Zayıflayan/zayıflatılan sosyalizmin etkisi ile birlikte kapitalistler sistemlerine engel olacak, pürüz çıkaracak kimse olmadığı için rahat hareket etmeye başladılar. Yıllarca işçi ve emekçilerin mücadelesi ile kazanılmış hakları ve sosyalizmin dünyaya sağladığı kazanımlara karşı neredeyse tüm ülkelerin kapitalistleri amansız bir mücadeleye girişmeye başladılar.

Halkın zayıfta olsa mücadelesi ve üretim ilişkilerinin kendi deviniminin içerisinde yer alan çelişkiler; saldırıların kısmi de olsa ertelenmesini veya gecikmesini sağlayabildi. Ancak Ukrayna-Rusya arasında yaşanan çatışma, İsrail’in vahşice sürdürdüğü işgal politikaları, kapitalist sistemin faşist rejimlere yönelimi ve çatışmacı dış politika devri kapitalizmin saldıranlarının artacağının en büyük işareti.

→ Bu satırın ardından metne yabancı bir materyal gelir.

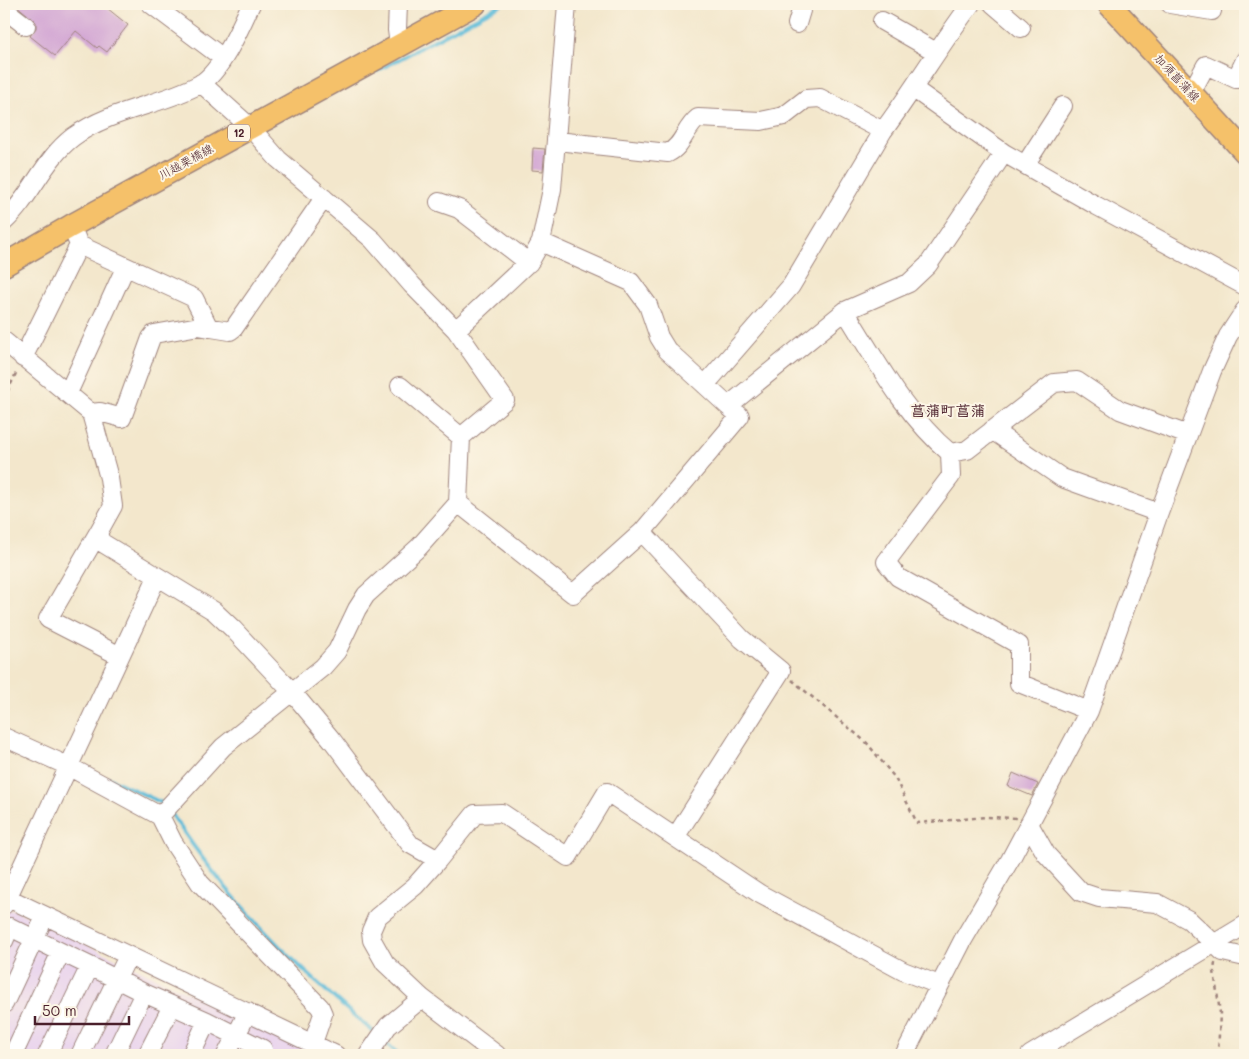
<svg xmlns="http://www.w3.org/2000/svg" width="1249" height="1059" font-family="Mali,'Klee One',sans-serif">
  <rect width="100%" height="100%" fill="#fcf5e5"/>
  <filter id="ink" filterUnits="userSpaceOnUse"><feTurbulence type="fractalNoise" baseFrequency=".02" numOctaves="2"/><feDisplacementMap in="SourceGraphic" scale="10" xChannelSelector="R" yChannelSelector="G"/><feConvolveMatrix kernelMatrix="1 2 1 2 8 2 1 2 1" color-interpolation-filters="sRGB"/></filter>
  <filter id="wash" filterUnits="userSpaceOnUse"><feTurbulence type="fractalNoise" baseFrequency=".0096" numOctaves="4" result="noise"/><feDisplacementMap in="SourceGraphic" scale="20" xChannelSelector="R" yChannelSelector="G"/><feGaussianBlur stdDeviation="1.12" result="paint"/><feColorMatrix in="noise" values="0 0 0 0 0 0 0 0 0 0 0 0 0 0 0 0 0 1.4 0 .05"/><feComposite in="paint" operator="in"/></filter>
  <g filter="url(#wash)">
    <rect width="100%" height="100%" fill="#f3e7cc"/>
    <path fill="#e8d2ee" d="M14,910L319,1055H4V915L6,911Z"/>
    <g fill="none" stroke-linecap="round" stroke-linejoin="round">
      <path stroke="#5bbbd9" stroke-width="4" d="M377,71L502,4
        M4,279L27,264
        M109,778L164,804
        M171,813C228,901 296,967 376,1034
        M383,1041L400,1055"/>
    </g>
    <g id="blocks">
      <path fill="#d3a7d4" d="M15,4H102L128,25L107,52L99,46L97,48L76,31L55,56L30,36L36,28V22Z
        M533,148L545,149L543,171L532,170Z
        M1013,773L1038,784L1032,796L1008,786Z"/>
    </g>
  </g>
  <g filter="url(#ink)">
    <use href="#blocks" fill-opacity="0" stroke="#9e837c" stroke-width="1"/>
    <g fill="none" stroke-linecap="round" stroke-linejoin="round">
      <defs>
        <path id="minor" d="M151,4L223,58
          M398,4L397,30L399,45
          M993,4L1021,28
          M1170,4L1212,11
          M4,9L26,26
          M882,21L936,52
          M797,24L803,4
          M201,83L250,127L278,159L373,240L412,285L456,330L505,400L461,437L458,503
          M914,89L1004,153L1097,206L1245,286
          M1191,93L1206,65L1236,79L1245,60
          M557,141L668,153C683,146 685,128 698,118L761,121L784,116L806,99L820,98L883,131C914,89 940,45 971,4
          M1025,165L1063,106
          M439,202L459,209L529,263
          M4,222C31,197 44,159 73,137C111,109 160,106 200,84C222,71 241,26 251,4
          M541,242L631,282L648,305L659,337L667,350L728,406
          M79,245L194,298L209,328
          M845,311C876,360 905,415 950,453L967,450L1054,383L1077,381L1120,410L1188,435
          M456,330L531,260L541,242L552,189L567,4
          M4,341L91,413L109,478L113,506L98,533L101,542L214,611L233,629L293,693L332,740L410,844L438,860L475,814L502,813L568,857L607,792L760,894L903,971L939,985
          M23,358L79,245L75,235
          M705,385L791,286L883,131
          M400,386L461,437
          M68,393L125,268
          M91,413L100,412L122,418L151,338L154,334L199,326L230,331L234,328L324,198
          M992,430L1062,478L1159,513
          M950,453L951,476L886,562L898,577L1019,645V683L1089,711
          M642,532L742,639L781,671L676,836
          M98,533L48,619L120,656
          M4,737L68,766L160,816L173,842L200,883L320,1007L323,1014L313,1043
          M160,816L223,747L323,667L337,651L357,609L366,595L419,547L458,503L573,594L642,532L740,416L728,406L845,311L909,283L928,265L1004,153
          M1029,824L1046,854L1081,892L1099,898L1157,903L1189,920L1223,952L1245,957
          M438,860L415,886L377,917L371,931L372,940L385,963L422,998L497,1055
          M4,896L336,1055
          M4,905L157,577
          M4,941L10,927L61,952L13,1055
          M61,952L90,966
          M144,993L207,1021
          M4,1004L45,916
          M47,1055L90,966L144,993L114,1055
          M80,1055L128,956
          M147,1055L172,1006
          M191,1055L207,1021L263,1049L260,1055
          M226,1055L248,1012
          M368,1055L388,1026L422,998
          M904,1055L963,940L1010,860L1089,711L1159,513L1212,371L1228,336L1245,310
          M1030,1055L1245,925"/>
        <path id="major" d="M1109,4L1245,152
          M4,265L71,226L475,4"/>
      </defs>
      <use href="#minor" stroke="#9e837c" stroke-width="20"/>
      <use href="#major" stroke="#9e837c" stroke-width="25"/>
      <path stroke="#9e837c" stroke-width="2.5" stroke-dasharray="4 4" stroke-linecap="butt" d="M4,399L17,371
        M792,680L867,743L895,778L917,823L986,817L1016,818
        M1215,963L1214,971L1220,1013L1218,1055"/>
      <use href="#minor" stroke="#fff" stroke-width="18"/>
      <use href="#major" stroke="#f5c16b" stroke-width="22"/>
    </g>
  </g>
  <g text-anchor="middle" stroke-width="4" stroke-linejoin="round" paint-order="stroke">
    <rect fill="#fcf5e5" stroke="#7f5f63" stroke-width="1" x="228" y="124.5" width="22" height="17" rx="4"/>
    <g font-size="11" font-weight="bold" fill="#4a1f2b">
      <text x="239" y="137">12</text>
    </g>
    <g font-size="12" fill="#4a1f2b" stroke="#fcf5e5">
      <text transform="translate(1177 78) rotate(47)" y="4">加須菖蒲線</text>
      <text transform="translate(186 162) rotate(-29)" y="4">川越栗橋線</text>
    </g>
    <g font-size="15" font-weight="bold" fill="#4a1f2b" stroke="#fcf5e5">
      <text x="948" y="416">菖蒲町菖蒲</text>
    </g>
  </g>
  <rect width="1249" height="1059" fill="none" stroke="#fcf5e5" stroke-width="20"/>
  <path d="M35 1016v8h94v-8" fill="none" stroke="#4a1f2b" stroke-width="2.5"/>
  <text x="42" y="1016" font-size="15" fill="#4a1f2b" stroke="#fcf5e5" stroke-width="4" paint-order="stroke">50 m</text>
</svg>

“Çocuklar ölüyor”, “hani Avrupa İnsan Hakları” gibi sözler boşluğu dövüp duruyor. Pazar ve pay için savaş aracına zorunluluğu olan emperyalizm, “ülke çıkarları” adı altında kutsallaştırılan kapitalizm ve sermaye partileri; şirin görünmek adına taktıkları tüm maskeleri çıkararak, halklara cehennemin kapıları aralıyor.

“Biden uzaylı mı?”, “Netenyahu deli bi lider”, “Putin’in hırsı” gibi “birey” endeksli basit görünen tepkiler, kapitalist-emperyalist sistemi korumak üzere atılan son adımlar, son çığlıklar… “Gerekirse sivilleri de öldürürüz” tehditleri ve ülkelerin bu sözlere rağmen verdiği destek, önümüzdeki sürecin şifrelerini bize veriyor. Daha vahşi, daha barbarca bir mücadele ile egemenler; işçi emekçilere, halklara ve ezilen uluslara saldırının dozu arttırıyor.

Hala iyi niyetli bakmak isteyenlere bir hatırlatma:
Cehenneme giden yol iyi niyet taşlarıyla döşelidir!